All of the entries must be output exactly as they are.

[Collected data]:

┌──

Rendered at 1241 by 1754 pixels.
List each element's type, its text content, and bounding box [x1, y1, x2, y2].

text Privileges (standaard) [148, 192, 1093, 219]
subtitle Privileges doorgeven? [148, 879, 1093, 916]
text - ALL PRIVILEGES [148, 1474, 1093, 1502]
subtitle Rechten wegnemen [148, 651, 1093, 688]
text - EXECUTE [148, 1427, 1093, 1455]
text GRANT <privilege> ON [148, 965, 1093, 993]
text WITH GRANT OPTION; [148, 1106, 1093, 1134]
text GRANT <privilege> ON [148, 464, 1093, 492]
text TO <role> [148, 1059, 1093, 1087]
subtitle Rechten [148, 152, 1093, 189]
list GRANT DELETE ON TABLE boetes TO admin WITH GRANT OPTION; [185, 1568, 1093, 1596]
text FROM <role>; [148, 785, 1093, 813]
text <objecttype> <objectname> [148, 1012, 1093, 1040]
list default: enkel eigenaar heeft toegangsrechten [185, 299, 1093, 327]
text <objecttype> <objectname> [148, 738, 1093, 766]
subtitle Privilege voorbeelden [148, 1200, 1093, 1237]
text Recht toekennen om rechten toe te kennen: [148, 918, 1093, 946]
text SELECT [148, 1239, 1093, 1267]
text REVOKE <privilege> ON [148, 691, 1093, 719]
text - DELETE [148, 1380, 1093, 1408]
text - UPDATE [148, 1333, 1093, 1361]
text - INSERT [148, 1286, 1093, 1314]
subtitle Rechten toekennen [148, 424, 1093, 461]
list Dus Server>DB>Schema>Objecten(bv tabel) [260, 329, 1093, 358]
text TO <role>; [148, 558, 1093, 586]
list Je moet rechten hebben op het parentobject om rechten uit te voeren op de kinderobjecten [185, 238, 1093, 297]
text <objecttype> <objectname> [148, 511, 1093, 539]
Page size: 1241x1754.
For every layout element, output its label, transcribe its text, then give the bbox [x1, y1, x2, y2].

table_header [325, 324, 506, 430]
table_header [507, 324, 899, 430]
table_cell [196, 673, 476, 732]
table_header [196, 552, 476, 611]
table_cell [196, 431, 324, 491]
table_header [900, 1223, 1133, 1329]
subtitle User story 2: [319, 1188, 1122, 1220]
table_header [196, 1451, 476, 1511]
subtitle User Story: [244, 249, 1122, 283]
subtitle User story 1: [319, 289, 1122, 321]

└──

[Problem solution]:
Rendered at 1241 by 1754 pixels.
List each element's type, its text content, and bounding box [x1, y1, x2, y2].

text Privileges (standaard) [148, 192, 1093, 219]
subtitle Privileges doorgeven? [148, 879, 1093, 916]
text - ALL PRIVILEGES [148, 1474, 1093, 1502]
subtitle Rechten wegnemen [148, 651, 1093, 688]
text - EXECUTE [148, 1427, 1093, 1455]
text GRANT <privilege> ON [148, 965, 1093, 993]
text WITH GRANT OPTION; [148, 1106, 1093, 1134]
text GRANT <privilege> ON [148, 464, 1093, 492]
text TO <role> [148, 1059, 1093, 1087]
subtitle Rechten [148, 152, 1093, 189]
list GRANT DELETE ON TABLE boetes TO admin WITH GRANT OPTION; [185, 1568, 1093, 1596]
text FROM <role>; [148, 785, 1093, 813]
text <objecttype> <objectname> [148, 1012, 1093, 1040]
list default: enkel eigenaar heeft toegangsrechten [185, 299, 1093, 327]
text <objecttype> <objectname> [148, 738, 1093, 766]
subtitle Privilege voorbeelden [148, 1200, 1093, 1237]
text Recht toekennen om rechten toe te kennen: [148, 918, 1093, 946]
text SELECT [148, 1239, 1093, 1267]
text REVOKE <privilege> ON [148, 691, 1093, 719]
text - DELETE [148, 1380, 1093, 1408]
text - UPDATE [148, 1333, 1093, 1361]
text - INSERT [148, 1286, 1093, 1314]
subtitle Rechten toekennen [148, 424, 1093, 461]
list Dus Server>DB>Schema>Objecten(bv tabel) [260, 329, 1093, 358]
text TO <role>; [148, 558, 1093, 586]
list Je moet rechten hebben op het parentobject om rechten uit te voeren op de kinderobjecten [185, 238, 1093, 297]
text <objecttype> <objectname> [148, 511, 1093, 539]
Page size: 1241x1754.
For every layout element, output its label, transcribe its text, then give the bbox [x1, y1, x2, y2].

table_header [325, 324, 506, 430]
table_header [507, 324, 899, 430]
table_cell [196, 673, 476, 732]
table_header [196, 552, 476, 611]
table_cell [196, 431, 324, 491]
table_header [900, 1223, 1133, 1329]
subtitle User story 2: [319, 1188, 1122, 1220]
table_header [196, 1451, 476, 1511]
subtitle User Story: [244, 249, 1122, 283]
subtitle User story 1: [319, 289, 1122, 321]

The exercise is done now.